En ce qui concerne l’évaluation du degré de concessionnalité (ou élément don) de la garantie fournie par l’État congolais au financement des infrastructures visées dans l’Accord de coopération, le FMI et la Banque mondiale sont arrivées à la conclusion selon laquelle « l’élément don a été estimé à 42 % en partant des hypothèses suivantes : le projet minier ne génère aucun revenu net et le recours à la garantie de l’État intervient au bout de 25 ans comme le prévoit l’Accord révisé; les intérêts courus sont composés, avec un taux d’intérêt fixe de 4,4 %. L’élément don augmente à 46 pourcent si le gouvernement reçoit 250 millions Usd au titre du pas de porte de la part des partenaires chinois ».
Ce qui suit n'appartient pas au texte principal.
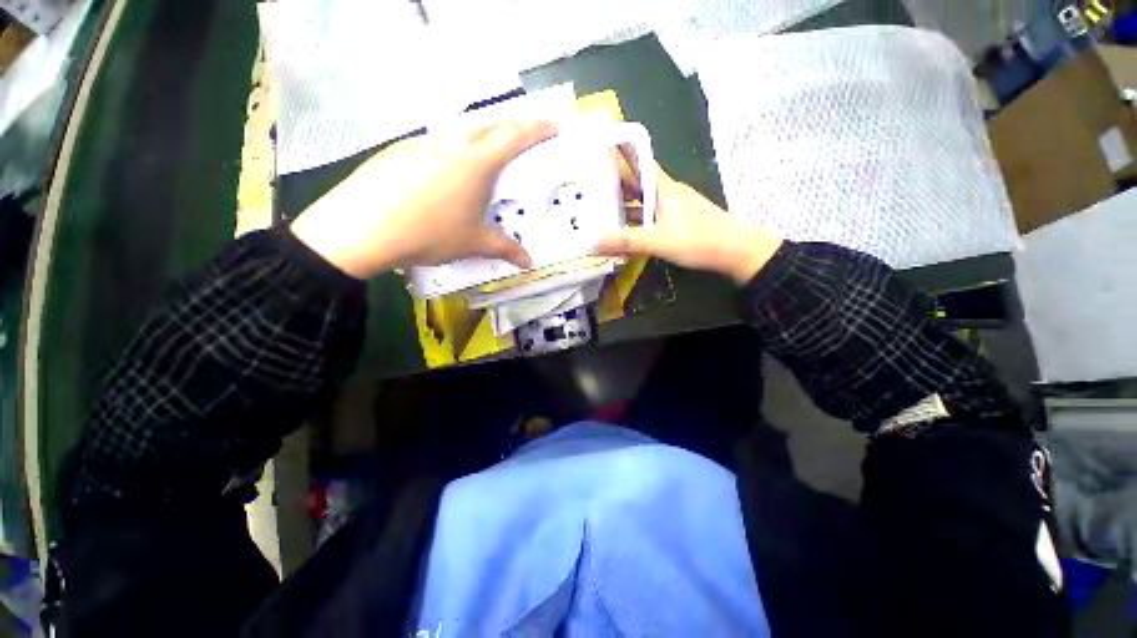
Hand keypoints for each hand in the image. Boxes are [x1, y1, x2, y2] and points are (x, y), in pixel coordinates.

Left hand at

De ce point de vue, l’accord de coopération sino-congolais révisé ne devait donc pas désaxer la décision du Club de Paris dans le sens espéré par la RDC.

Mais, c’est dans la lecture de la situation économique, financière et monétaire du pays que les choses pourraient peut-être se corser. Mais, là encore, la dernière mission du FMI en RDC a reconnu des efforts entrepris par les autorités congolaises pour tenter de ramener l’équilibre dans les principaux indicateurs macro-économiques. Dans sa déclaration, la mission notait que « les autorités ont mis en oeuvre leur programme économique pour 2009 de manière satisfaisante jusqu`à fin septembre, avec les recettes et les dépenses de l’Etat en ligne avec les projections ». La mission saluait, en même temps, « le récent renforcement de la politique monétaire, qui devrait aider à modérer l’inflation ainsi que les efforts en cours pour améliorer la coordination dans la prévision de liquidité à travers des réunions de coordination hebdomadaires plutôt que mensuelles ».

LA PRIMATURE BALISE LA VOIE

Dans la lignée des mesures prises en compte par le FMI, des sources gouvernementales rapportent que le Premier ministre a décidé de suspendre jusqu’à nouvel ordre une catégorie de dépenses jugées non prioritaires. Ce sont notamment les dépenses relevant de la rubrique des frais de mission, de fonctionnement. Le Premier ministre s’est également engagé à mettre de l’ordre dans l’affectation des dépenses, dites urgentes. Ces mesures, soulignent ces mêmes sources, devaient consolider davantage les finances publiques, atténuer les pressions sur les taux de change et freiner l’expansion de l’inflation.

En prenant en compte ces observations, bien en faveur de la RDC, contenues dans la lettre conjointe du 30 octobre 2009, et la note « satisfaisante » attribuée au gouvernement par la dernière mission du FMI en RDC, il y a lieu de garder plein espoir sur la rencontre du Club de Paris. Rien ne semble désormais obstruer la voie, plus que jamais, dégagée, qui mène au PEG 2 en faisant sauter le dernier verrou.

Après Paris, c’est à Washington que devra se jouer, début décembre, le dernier acte du PEG 2. Et ce sera cette fois-là, devant le Conseil d’administration du FMI. En cas de note positive en ces deux étapes, la RDC pourra alors envisager avec sérénité, à fin mai 2010, le point d’achèvement de l’initiative PPTE.